SSL test programs: support HMAC_DRBG
Support HMAC_DRBG in ssl_client2 and ssl_server2, in addition to
CTR_DRBG. CTR_DRBG is still used if present, but it's now possible to
run the SSL test programs with CTR_DRBG disabled.

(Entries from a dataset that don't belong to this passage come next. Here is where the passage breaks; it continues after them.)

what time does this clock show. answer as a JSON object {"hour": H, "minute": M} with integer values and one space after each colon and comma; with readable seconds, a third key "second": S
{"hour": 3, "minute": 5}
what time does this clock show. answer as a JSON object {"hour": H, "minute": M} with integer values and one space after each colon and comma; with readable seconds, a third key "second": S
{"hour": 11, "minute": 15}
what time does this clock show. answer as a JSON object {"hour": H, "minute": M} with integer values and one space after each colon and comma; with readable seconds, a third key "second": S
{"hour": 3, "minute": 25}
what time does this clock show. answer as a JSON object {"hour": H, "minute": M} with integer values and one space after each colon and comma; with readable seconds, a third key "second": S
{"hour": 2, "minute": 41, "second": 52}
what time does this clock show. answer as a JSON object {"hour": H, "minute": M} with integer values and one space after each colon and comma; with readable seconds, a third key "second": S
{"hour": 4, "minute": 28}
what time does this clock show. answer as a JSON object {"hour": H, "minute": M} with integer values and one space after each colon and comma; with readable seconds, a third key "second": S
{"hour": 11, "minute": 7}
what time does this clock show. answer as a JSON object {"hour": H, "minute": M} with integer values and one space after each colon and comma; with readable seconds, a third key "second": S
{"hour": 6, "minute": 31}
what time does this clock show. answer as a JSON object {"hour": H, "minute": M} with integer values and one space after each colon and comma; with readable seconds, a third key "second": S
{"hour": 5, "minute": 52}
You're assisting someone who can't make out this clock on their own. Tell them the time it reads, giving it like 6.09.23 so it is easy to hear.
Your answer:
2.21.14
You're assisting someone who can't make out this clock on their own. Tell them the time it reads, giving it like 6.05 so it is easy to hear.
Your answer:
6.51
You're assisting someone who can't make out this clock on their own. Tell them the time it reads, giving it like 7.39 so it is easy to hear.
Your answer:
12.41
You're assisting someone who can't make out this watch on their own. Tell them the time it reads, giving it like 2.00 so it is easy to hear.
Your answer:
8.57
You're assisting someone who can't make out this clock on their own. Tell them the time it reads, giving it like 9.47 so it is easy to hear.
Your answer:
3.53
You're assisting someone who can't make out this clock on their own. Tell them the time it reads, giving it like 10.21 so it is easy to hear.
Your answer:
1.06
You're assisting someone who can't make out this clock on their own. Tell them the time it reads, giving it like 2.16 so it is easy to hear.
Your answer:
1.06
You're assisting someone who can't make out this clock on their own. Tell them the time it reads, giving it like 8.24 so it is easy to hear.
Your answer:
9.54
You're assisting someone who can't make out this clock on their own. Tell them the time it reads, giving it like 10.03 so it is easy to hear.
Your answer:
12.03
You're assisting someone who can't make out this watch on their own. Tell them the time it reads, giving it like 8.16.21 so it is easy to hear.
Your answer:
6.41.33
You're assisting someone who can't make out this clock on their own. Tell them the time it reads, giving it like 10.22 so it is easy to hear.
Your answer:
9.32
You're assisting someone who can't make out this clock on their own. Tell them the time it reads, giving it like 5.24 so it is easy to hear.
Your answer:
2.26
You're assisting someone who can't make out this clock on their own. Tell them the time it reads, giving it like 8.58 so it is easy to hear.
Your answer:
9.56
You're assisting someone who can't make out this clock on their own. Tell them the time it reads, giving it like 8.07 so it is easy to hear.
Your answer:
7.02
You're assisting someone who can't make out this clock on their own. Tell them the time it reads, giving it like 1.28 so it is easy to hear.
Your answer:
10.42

Signed-off-by: Gilles Peskine <Gilles.Peskine@arm.com>
diff --git a/programs/ssl/ssl_test_lib.h b/programs/ssl/ssl_test_lib.h
index 344cd28..2e91730 100644
--- a/programs/ssl/ssl_test_lib.h
+++ b/programs/ssl/ssl_test_lib.h
@@ -43,17 +43,20 @@
#define MBEDTLS_EXIT_FAILURE EXIT_FAILURE
#endif
-#if !defined(MBEDTLS_CTR_DRBG_C) || \
- !defined(MBEDTLS_ENTROPY_C) || \
+#if !defined(MBEDTLS_ENTROPY_C) || \
!defined(MBEDTLS_NET_C) || \
!defined(MBEDTLS_SSL_TLS_C) || \
defined(MBEDTLS_PSA_CRYPTO_KEY_ID_ENCODES_OWNER)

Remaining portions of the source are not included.